Het EHT-netwerk bereikte een resolutiehoek van maximaal 20 microcurve-seconden. Het was mogelijk om met supercomputers de tijdstippen van de telescoopopnamen van vier verschillende continenten
exact te correleren tot een praktisch complete overeenstemming van signaalpieken. Daarbij moest in deze correlatie rekening worden gehouden met de rotatie van de aarde en de afwijkende runtime-verschillen van de deelnemende telescopen en dit op de minuut exact gecorrigeerd worden.

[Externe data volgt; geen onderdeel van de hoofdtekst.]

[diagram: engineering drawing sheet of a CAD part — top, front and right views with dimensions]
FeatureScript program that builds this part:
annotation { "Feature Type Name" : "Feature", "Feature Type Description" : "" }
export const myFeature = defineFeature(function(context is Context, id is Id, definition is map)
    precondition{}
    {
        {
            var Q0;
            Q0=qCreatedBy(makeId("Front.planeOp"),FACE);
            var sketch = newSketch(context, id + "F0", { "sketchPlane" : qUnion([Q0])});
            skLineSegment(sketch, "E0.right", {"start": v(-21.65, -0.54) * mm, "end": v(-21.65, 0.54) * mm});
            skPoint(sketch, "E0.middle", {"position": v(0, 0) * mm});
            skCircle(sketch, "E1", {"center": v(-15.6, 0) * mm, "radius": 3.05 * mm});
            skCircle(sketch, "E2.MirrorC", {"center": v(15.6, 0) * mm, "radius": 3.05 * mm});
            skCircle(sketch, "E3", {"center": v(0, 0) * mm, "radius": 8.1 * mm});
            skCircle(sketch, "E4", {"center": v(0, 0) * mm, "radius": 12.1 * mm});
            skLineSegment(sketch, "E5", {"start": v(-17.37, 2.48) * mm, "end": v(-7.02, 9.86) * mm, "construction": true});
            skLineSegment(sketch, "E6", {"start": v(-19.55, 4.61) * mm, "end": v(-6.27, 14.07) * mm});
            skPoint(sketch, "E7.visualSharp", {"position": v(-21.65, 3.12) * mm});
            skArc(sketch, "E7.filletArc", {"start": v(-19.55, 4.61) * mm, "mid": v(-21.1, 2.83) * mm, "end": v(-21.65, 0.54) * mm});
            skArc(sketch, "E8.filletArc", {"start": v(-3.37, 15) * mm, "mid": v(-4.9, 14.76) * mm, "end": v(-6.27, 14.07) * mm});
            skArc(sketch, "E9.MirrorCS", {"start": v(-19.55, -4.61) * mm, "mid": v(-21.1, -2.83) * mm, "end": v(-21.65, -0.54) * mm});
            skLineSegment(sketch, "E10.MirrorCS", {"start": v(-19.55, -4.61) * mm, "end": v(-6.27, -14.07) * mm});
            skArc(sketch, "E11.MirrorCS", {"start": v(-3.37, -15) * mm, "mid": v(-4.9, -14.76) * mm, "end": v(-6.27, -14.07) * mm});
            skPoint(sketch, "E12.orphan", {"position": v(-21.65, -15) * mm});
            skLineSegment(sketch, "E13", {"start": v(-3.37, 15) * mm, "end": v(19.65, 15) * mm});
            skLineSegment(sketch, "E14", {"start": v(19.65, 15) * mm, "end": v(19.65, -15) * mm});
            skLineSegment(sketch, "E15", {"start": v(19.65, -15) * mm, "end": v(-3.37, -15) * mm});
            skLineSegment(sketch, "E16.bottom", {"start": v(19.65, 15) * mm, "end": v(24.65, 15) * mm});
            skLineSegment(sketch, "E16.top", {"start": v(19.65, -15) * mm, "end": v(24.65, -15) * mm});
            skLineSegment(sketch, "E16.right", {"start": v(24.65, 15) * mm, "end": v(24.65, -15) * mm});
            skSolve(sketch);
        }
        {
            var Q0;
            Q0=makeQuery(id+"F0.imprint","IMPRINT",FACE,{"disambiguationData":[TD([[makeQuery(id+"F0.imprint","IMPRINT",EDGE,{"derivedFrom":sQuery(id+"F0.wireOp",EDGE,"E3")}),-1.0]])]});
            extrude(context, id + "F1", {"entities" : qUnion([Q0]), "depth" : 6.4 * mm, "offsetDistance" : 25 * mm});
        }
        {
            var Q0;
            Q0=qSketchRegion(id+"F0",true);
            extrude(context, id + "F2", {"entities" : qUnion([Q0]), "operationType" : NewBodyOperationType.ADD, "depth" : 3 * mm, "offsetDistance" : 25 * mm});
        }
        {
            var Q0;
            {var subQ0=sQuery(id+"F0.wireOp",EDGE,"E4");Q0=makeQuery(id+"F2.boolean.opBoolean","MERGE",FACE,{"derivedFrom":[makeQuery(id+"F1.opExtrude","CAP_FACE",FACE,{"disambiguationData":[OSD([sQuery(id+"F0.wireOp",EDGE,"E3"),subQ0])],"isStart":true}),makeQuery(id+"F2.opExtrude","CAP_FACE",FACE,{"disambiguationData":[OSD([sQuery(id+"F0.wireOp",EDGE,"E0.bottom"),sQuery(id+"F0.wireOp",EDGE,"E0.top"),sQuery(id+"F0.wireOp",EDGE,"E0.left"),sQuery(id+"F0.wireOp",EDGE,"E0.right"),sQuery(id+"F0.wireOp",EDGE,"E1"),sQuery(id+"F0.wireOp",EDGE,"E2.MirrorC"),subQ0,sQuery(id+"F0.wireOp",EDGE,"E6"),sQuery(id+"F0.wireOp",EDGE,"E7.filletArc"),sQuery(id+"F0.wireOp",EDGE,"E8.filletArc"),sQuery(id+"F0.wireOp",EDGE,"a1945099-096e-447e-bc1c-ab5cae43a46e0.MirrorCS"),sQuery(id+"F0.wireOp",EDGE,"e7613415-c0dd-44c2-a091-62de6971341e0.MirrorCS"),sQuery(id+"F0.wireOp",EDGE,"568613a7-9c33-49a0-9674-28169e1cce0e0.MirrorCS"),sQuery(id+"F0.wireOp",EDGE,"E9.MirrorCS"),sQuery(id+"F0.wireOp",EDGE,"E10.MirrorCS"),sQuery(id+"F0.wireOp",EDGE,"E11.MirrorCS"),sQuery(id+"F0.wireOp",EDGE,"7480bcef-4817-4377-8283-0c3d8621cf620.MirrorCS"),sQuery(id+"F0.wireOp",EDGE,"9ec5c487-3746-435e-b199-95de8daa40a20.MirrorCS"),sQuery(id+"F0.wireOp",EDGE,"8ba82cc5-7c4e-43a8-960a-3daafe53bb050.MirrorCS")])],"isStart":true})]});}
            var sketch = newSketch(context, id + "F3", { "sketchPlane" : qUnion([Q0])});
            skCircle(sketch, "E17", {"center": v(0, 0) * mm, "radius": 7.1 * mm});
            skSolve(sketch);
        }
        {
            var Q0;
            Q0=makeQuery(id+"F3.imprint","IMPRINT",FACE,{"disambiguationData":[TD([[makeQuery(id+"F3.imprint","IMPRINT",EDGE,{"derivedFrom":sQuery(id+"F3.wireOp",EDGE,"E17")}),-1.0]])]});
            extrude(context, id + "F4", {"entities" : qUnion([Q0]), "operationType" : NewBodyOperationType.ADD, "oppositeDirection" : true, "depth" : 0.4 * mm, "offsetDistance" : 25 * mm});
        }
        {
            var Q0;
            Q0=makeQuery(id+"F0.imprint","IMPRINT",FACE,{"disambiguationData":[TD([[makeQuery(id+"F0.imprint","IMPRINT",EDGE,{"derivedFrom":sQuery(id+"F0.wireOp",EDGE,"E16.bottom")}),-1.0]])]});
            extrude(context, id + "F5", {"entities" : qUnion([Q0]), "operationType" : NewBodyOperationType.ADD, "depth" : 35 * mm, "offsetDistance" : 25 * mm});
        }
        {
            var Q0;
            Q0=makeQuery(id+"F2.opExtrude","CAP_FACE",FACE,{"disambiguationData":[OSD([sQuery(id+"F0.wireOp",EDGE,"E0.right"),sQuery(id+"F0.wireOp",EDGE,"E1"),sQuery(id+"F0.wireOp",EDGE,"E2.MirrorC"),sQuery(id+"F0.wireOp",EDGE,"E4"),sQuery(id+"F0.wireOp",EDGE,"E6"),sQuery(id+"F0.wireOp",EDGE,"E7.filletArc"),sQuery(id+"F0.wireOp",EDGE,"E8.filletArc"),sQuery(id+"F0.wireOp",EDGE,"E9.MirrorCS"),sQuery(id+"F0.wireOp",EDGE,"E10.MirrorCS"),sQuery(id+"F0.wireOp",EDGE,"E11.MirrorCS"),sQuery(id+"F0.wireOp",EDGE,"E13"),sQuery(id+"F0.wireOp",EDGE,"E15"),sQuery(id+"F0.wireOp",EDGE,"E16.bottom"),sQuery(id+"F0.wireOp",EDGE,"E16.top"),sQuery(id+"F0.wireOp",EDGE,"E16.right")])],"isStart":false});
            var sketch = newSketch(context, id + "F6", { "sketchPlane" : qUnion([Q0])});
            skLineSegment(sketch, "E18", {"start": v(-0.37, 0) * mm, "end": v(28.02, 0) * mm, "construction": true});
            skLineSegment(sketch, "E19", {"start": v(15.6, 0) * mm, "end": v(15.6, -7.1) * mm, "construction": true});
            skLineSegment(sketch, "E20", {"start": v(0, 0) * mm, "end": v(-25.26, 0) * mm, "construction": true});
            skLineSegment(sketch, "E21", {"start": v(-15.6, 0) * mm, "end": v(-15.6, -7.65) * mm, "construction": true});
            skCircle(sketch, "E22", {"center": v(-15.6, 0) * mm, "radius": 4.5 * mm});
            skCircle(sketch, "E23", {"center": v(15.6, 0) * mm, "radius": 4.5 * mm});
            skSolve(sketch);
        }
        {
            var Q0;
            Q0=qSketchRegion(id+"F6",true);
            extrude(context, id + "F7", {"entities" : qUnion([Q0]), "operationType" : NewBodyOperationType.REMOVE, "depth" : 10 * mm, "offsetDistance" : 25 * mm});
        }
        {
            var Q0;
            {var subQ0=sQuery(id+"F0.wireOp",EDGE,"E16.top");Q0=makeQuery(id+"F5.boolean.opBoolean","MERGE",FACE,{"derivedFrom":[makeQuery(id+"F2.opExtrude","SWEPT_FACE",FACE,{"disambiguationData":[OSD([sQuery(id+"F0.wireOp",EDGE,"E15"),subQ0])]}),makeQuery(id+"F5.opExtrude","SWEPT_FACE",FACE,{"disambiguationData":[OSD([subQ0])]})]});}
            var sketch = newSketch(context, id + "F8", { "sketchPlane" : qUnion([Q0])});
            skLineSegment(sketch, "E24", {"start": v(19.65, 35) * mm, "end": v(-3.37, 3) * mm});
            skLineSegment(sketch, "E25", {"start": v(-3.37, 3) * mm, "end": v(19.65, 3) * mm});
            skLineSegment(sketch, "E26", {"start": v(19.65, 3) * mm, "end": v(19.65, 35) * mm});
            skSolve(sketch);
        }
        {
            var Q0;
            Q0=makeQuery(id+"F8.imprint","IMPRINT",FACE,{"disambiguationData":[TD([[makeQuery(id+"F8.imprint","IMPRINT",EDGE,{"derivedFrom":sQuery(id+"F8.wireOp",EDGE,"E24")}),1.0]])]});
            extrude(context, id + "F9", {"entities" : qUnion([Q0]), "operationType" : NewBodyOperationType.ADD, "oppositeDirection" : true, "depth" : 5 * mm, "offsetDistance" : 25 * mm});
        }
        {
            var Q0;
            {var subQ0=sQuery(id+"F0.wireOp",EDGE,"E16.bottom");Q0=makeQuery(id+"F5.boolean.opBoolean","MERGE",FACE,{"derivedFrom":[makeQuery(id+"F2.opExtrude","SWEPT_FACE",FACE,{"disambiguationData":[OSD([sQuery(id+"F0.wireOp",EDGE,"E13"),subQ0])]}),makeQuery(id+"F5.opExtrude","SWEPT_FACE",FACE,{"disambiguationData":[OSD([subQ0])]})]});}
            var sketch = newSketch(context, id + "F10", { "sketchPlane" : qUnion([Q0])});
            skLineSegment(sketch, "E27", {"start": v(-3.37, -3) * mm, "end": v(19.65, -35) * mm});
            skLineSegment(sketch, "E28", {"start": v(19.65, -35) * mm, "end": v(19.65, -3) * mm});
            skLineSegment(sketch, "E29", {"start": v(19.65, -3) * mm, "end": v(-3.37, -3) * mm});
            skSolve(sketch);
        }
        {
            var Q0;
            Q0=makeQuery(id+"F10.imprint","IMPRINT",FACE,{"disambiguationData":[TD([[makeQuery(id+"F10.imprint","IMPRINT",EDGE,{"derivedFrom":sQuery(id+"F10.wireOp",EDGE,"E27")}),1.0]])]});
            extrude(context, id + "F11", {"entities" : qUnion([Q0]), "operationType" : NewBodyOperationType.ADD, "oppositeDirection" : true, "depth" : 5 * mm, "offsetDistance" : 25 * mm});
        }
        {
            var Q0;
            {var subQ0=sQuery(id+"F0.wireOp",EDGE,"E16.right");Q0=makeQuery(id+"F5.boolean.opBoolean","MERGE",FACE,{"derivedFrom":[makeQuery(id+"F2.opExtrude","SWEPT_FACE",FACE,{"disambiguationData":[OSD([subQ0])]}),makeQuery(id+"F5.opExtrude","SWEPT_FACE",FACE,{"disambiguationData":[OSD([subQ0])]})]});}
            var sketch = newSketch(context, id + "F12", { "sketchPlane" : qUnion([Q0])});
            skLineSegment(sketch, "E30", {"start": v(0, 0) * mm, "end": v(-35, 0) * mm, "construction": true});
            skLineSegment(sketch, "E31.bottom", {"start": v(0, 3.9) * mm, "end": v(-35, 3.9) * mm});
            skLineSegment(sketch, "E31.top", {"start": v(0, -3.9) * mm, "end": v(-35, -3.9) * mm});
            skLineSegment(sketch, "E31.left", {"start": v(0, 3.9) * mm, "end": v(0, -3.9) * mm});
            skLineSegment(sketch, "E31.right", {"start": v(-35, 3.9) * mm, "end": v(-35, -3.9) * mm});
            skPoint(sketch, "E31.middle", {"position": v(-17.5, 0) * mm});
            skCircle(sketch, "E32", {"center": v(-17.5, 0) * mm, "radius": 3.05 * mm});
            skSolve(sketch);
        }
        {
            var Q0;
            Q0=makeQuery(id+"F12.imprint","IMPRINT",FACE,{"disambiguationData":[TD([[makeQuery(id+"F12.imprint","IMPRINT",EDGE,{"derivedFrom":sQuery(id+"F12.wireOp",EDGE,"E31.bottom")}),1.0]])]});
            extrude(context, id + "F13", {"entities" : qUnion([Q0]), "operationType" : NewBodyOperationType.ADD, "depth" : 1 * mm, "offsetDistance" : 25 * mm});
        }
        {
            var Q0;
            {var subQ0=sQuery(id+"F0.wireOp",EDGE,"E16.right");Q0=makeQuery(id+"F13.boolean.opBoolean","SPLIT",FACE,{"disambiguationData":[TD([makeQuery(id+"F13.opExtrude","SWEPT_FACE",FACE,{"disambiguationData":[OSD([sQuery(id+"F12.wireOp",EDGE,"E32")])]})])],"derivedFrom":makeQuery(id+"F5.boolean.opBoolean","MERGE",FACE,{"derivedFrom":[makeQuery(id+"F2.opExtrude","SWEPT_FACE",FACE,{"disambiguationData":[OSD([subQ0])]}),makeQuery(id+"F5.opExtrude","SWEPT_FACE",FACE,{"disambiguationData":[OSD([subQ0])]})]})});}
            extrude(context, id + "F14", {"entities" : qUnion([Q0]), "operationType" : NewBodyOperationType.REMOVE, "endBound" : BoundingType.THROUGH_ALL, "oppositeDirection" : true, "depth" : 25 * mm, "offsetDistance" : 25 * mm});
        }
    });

Na bijna twee jaar hadden de supercomputers de foto dan uiteindelijk samengesteld uit de gegevens vanuit de verschillende observatiehoeken: een kiekje van de eerste blik op de schaduw van een zwart gat. M87 ligt op een afstand van 55 miljoen lichtjaar tot de aarde. Het observeren van dat systeem is alsof je vanuit Amsterdam zou proberen een krant te lezen in New York (uitgaande van goed zicht en geen aardkromming die in de weg zit).
De schaduw die op de foto van het HET-project zichtbaar is, heeft een doorsnede van ongeveer 100 miljard kilometer. De foto en de ongelijkmatigheid in de ring van de gloeiendhete materie rondom de donkere waarnemingshorizon komen verrassend exact overeen met de computersimulaties van zwarte gaten. De wetenschappers gaan ervan uit dat de waarnemingshorizon waarschijnlijk 2,5 keer kleiner is dan de geobserveerde schaduw. Dat komt nog steeds neer op een doorsnee van 40 miljard kilometer.
Op basis van deze gegevens zou het zwarte gat in M87 een totale massa hebben van ongeveer 6,5 miljard keer zoveel als onze zon. Wetenschappers verwachten door deze concrete observaties van een zwart gat ook nieuwe inzichten te kunnen vergaren, zoals over de extreme kromming van de ruimtetijd in de nabijheid van zulke astronomische objecten.